Während der Refrain des vierten Liedes noch dreimal wiederholt wurde, sodass Kat das Gefühl hatte, die eintönige Melodie würde ihr die Gehörgänge verstopfen, tippte ihr auf einmal jemand auf die Schulter. Erschrocken fuhr Kat herum. Joel beugte sich zu ihr hinunter, um ihr ins Ohr raunen zu können: „Ich fühle mich total eklig, ich glaube, ich habe Fieber. Kopfschmerzen und überhaupt. Martin meinte, du hast doch eben zugeguckt … Glaubst du, du kannst die Technik übernehmen?“
„Klar!“, sagte Kat ein wenig zu laut, sodass ihre Nachbarin die Augen aufmachte und sie etwas empört anschaute. „Sorry!“, wisperte Kat und schob sich aus der Stuhlreihe, um eilig zum Mischpult zu huschen. Joel flüsterte ihr noch einige Instruktionen zu, dann schlich er aus dem Saal und zückte noch im Gehen das Handy, um seine Eltern anzurufen.
„Der Ärmste …“, wisperte Kat zu Martin hinüber, der seinem Freund nur kurz nachschaute, dann musste er die nächste Liedfolie einblenden.

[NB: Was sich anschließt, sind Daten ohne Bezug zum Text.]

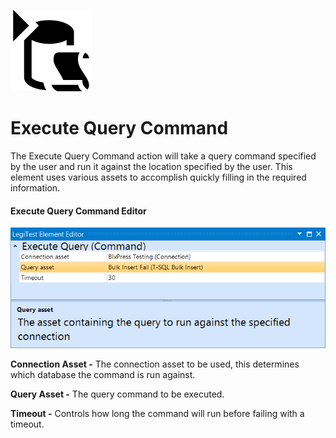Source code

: ﻿![](images/ExecuteQueryCommand.png)

# Execute Query Command



The Execute Query Command action will take a query command specified by the user and run it against the location specified by the user. This element uses various assets to accomplish quickly filling in the required information.



#### Execute Query Command Editor

![](images/ExecuteQueryCommandEditor.png)





**Connection Asset -** The connection asset to be used, this determines which database the command is run against.



**Query Asset -** The query command to be executed.



**Timeout -** Controls how long the command will run before failing with a timeout.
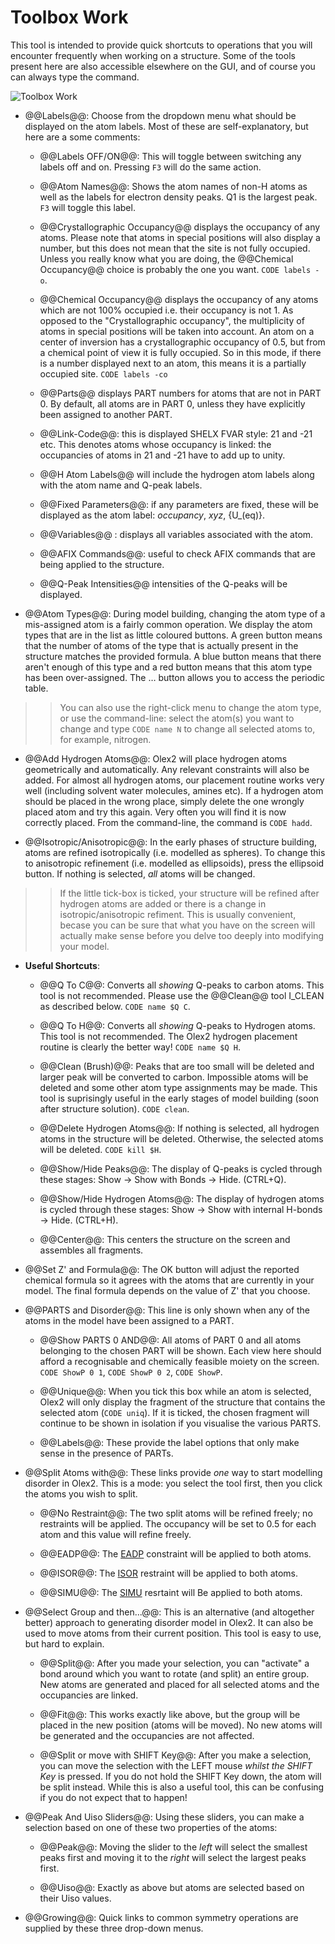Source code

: ﻿# Toolbox Work
This tool is intended to provide quick shortcuts to operations that you will encounter frequently when working on a structure. Some of the tools present here are also accessible elsewhere on the GUI, and of course you can always type the command.

![Toolbox Work](C:\Users\Horst\Documents\GitHub\Olex2Manual\Tools\images\toolbox_work.png)

- @@Labels@@: Choose from the dropdown menu what should be displayed on the atom labels. Most of these are self-explanatory, but here are a some comments:

	- @@Labels OFF/ON@@: This will toggle between switching any labels off and on. Pressing `F3` will do the same action.

	- @@Atom Names@@: Shows the atom names of non-H atoms as well as the labels for electron density peaks. Q1 is the largest peak. `F3` will toggle this label.

	- @@Crystallographic Occupancy@@ displays the occupancy of any atoms. Please note that atoms in special positions will also display a number, but this does not mean that the site is not fully occupied. Unless you really know what you are doing, the @@Chemical Occupancy@@ choice is probably the one you want. `CODE labels -o`.

	- @@Chemical Occupancy@@  displays the occupancy of any atoms which are not 100% occupied i.e. their occupancy is not 1. As opposed to the "Crystallographic occupancy", the multiplicity of atoms in special positions will be taken into account. An atom on a center of inversion has a crystallographic occupancy of 0.5, but from a chemical point of view it is fully occupied. So in this mode, if there is a number displayed next to an atom, this means it is a partially occupied site. `CODE labels -co`

	- @@Parts@@  displays PART numbers for atoms that are not in PART 0. By default, all atoms are in PART 0, unless they have explicitly been assigned to another PART.

	- @@Link-Code@@:  this is displayed SHELX FVAR style: 21 and -21 etc. This denotes atoms whose occupancy is linked: the occupancies of atoms in 21 and -21 have to add up to unity.

	- @@H Atom Labels@@  will include the hydrogen atom labels along with the atom name and Q-peak labels.

	- @@Fixed Parameters@@:  if any parameters are fixed, these will be displayed as the atom label: _occupancy_, _xyz_, {U_(eq)}.

	- @@Variables@@ : displays all variables associated with the atom.

	- @@AFIX Commands@@: useful to check AFIX commands that are being applied to the structure.

	- @@Q-Peak Intensities@@  intensities of the Q-peaks will be displayed.

- @@Atom Types@@: During model building, changing the atom type of a mis-assigned atom is a fairly common operation. We display the atom types that are in the list as little coloured buttons. A green button means that the number of atoms of the type that is actually present in the structure matches the provided formula. A blue button means that there aren't enough of this type and a red button means that this atom type has been over-assigned. The … button allows you to access the periodic table.

>>You can also use the right-click menu to change the atom type, or use the command-line: select the atom(s) you want to change and type `CODE name N` to change all selected atoms to, for example, nitrogen.

- @@Add Hydrogen Atoms@@: Olex2 will place hydrogen atoms geometrically and automatically. Any relevant constraints will also be added. For almost all hydrogen atoms, our placement routine works very well (including solvent water molecules, amines etc). If a hydrogen atom should be placed in the wrong place, simply delete the one wrongly placed atom and try this again. Very often you will find it is now correctly placed. From the command-line, the command is `CODE hadd`.

- @@Isotropic/Anisotropic@@: In the early phases of structure building, atoms are refined isotropically (i.e. modelled as spheres). To change this to anisotropic refinement (i.e. modelled as ellipsoids), press the ellipsoid button. If nothing is selected, *all* atoms will be changed.

>>If the little tick-box is ticked, your structure will be refined after hydrogen atoms are added or there is a change in isotropic/anisotropic refiment. This is usually convenient, becase you can be sure that what you have on the screen will actually make sense before you delve too deeply into modifying your model.

- **Useful Shortcuts**:

	- @@Q To C@@: Converts all *showing* Q-peaks to carbon atoms. This tool is not recommended. Please use the  @@Clean@@ tool I_CLEAN as described below. `CODE name $Q C`.

	- @@Q To H@@: Converts all *showing* Q-peaks to Hydrogen atoms. This tool is not recommended. The Olex2 hydrogen placement routine is clearly the better way! `CODE name $Q H`.

	- @@Clean (Brush)@@: Peaks that are too small will be deleted and larger peak will be converted to carbon. Impossible atoms will be deleted and some other atom type assignments may be made. This tool is suprisingly useful in the early stages of model building (soon after structure solution). `CODE clean`.
	
	- @@Delete Hydrogen Atoms@@: If nothing is selected, all hydrogen atoms in the structure will be deleted. Otherwise, the selected atoms will be deleted. `CODE kill $H`.

	- @@Show/Hide Peaks@@: The display of Q-peaks is cycled through these stages: Show -> Show with Bonds -> Hide. (CTRL+Q).

	- @@Show/Hide Hydrogen Atoms@@: The display of hydrogen atoms is cycled through these stages: Show -> Show with internal H-bonds -> Hide. (CTRL+H).

	- @@Center@@: This centers the structure on the screen and assembles all fragments.

- @@Set Z' and Formula@@: The OK button will adjust the reported chemical formula so it agrees with the atoms that are currently in your model. The final formula depends on the value of Z' that you choose.

- @@PARTS and Disorder@@: This line is only shown when any of the atoms in the model have been assigned to a PART.

	- @@Show PARTS 0 AND@@: All atoms of PART 0 and all atoms belonging to the chosen PART will be shown. Each view here should afford a recognisable and chemically feasible moiety on the screen. `CODE ShowP 0 1`, `CODE ShowP 0 2`, `CODE ShowP`.

	- @@Unique@@: When you tick this box while an atom is selected, Olex2 will only display the fragment of the structure that contains the selected atom (`CODE uniq`). If it is ticked, the chosen fragment will continue to be shown in isolation if you visualise the various PARTS.
	
	- @@Labels@@: These provide the label options that only make sense in the presence of PARTs.

- @@Split Atoms with@@: These links provide *one* way to start modelling disorder in Olex2. This is a mode: you select the tool first, then you click the atoms you wish to split.

	- @@No Restraint@@: The two split atoms will be refined freely; no restraints will be applied. The occupancy will be set to 0.5 for each atom and this value will refine freely.

	- @@EADP@@: The [EADP]() constraint will be applied to both atoms.

	- @@ISOR@@: The [ISOR]() restraint will be applied to both atoms.

	- @@SIMU@@: The [SIMU]() resrtaint will Be applied to both atoms.

- @@Select Group and then...@@: This is an alternative (and altogether better) approach to generating disorder model in Olex2. It can also be used to move atoms from their current position. This tool is easy to use, but hard to explain.

	- @@Split@@: After you made your selection, you can "activate" a bond around which you want to rotate (and split) an entire group. New atoms are generated and placed for all selected atoms and the occupancies are linked.

	- @@Fit@@: This works exactly like above, but the group will be placed in the new position (atoms will be moved). No new atoms will be generated and the occupancies are not affected.

	- @@Split or move with SHIFT Key@@: After you make a selection, you can move the selection with the LEFT mouse *whilst the SHIFT Key* is pressed. If you do not hold the SHIFT Key down, the atom will be split instead. While this is also a useful tool, this can be confusing if you do not expect that to happen!

- @@Peak And Uiso Sliders@@: Using these sliders, you can make a selection based on one of these two properties of the atoms:

	- @@Peak@@: Moving the slider to the *left* will select the smallest peaks first and moving it to the *right* will select the largest peaks first.

	- @@Uiso@@: Exactly as above but atoms are selected based on their Uiso values.

- @@Growing@@: Quick links to common symmetry operations are supplied by these three drop-down menus.
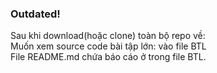 ### Outdated!
 Sau khi download(hoặc clone) toàn bộ repo về:<br />
 Muốn xem source code bài tập lớn: vào file BTL<br />
 File README.md chứa báo cáo ở trong file BTL.
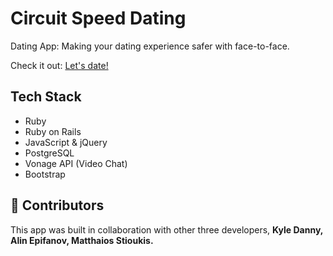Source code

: # Circuit Speed Dating

Dating App: Making your dating experience safer with face-to-face.

Check it out: [Let's date!](https://circuit-speed-dating.herokuapp.com/)

## Tech Stack 
* Ruby
* Ruby on Rails
* JavaScript & jQuery
* PostgreSQL
* Vonage API (Video Chat) 
* Bootstrap

## 🚀 Contributors
<p align="left"> 
 This app was built in collaboration with other three developers, <strong>Kyle Danny, Alin Epifanov, Matthaios Stioukis.</strong>
  </p>
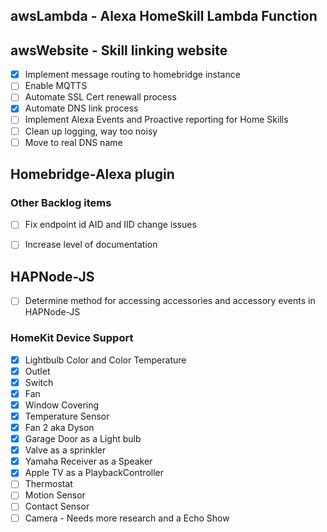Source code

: ## awsLambda - Alexa HomeSkill Lambda Function

## awsWebsite - Skill linking website

* [x] Implement message routing to homebridge instance
* [ ] Enable MQTTS
* [ ] Automate SSL Cert renewall process
* [x] Automate DNS link process
* [ ] Implement Alexa Events and Proactive reporting for Home Skills
* [ ] Clean up logging, way too noisy
* [ ] Move to real DNS name

## Homebridge-Alexa plugin


### Other Backlog items

* [ ] Fix endpoint id AID and IID change issues
* [ ] Increase level of documentation


## HAPNode-JS

* [ ] Determine method for accessing accessories and accessory events in HAPNode-JS

### HomeKit Device Support

* [x] Lightbulb Color and Color Temperature
* [x] Outlet
* [x] Switch
* [x] Fan
* [x] Window Covering
* [x] Temperature Sensor
* [x] Fan 2 aka Dyson
* [x] Garage Door as a Light bulb
* [x] Valve as a sprinkler
* [x] Yamaha Receiver as a Speaker
* [x] Apple TV as a PlaybackController
* [ ] Thermostat
* [ ] Motion Sensor
* [ ] Contact Sensor
* [ ] Camera - Needs more research and a Echo Show
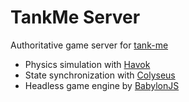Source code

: # TankMe Server

Authoritative game server for [tank-me](https://github.com/saurabh-prosoft/tank-me)


- Physics simulation with [Havok](https://github.com/BabylonJS/havok)
- State synchronization with [Colyseus](https://github.com/colyseus/colyseus)
- Headless game engine by [BabylonJS](https://doc.babylonjs.com/typedoc/classes/BABYLON.NullEngine)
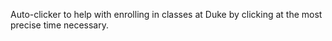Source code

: Auto-clicker to help with enrolling in classes at Duke by clicking at the most precise time necessary.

„Ja“, flüsterte er dann. „Ihm ging’s schon den ganzen Tag nicht gut, aber er wollte unbedingt dabei sein und den Teenkreis nicht im Stich lassen. Bloß gut, dass du vorhin – oha, schon wieder der Refrain …“
Kat klopfte ihm auf die Schulter. „Sorry, ich lenke dich jetzt nicht mehr ab.“ Sie musste sich sowieso auf die Technik konzentrieren. Als Nächstes wurde nämlich laut Programm ein Bibeltext vorgelesen, dazu musste sie eins der Mikrofone wieder auf Sprechlautstärke drehen und einen Scheinwerfer anschalten, damit Steffi den Text überhaupt erkennen konnte. Dann kamen wieder drei Lieder. Beim ersten Song spielte Alex zuerst ein ganz zart gezupftes Solo, für das sie die Gitarre lauter stellte, während er beim Refrain voll in die Saiten griff, sodass sie sie wieder zurücknehmen musste. Zum Glück hatte Joel alles während der Proben mit den Musikern ausgearbeitet und ordentlich auf einem Zettel notiert, sodass Kat sich daran orientieren konnte.
Nach den drei Liedern war eine Gebetszeit angesetzt. Dafür wurde keine Technik benötigt, sodass Kat und Martin ebenfalls beten konnten. Kat schaute auf die Schieberegler vor ihr, während sich in ihrem Ohr eine Zeile aus dem letzten Lied hielt. God is great!, sang es in ihrem Kopf und auf einmal meinte sie es auch. Danke, betete sie. Danke, dass du mir eine Aufgabe verschafft hast. Auch wenn es natürlich schöner gewesen wäre, wenn Joel dafür jetzt nicht mit Fieber ins Bett müsste.
Leise Gitarrentöne holten die Anwesenden allmählich zurück und Kat nahm sich zufrieden wieder der Knöpfe und Schalter an, damit alles zur Ehre Gottes klingen konnte.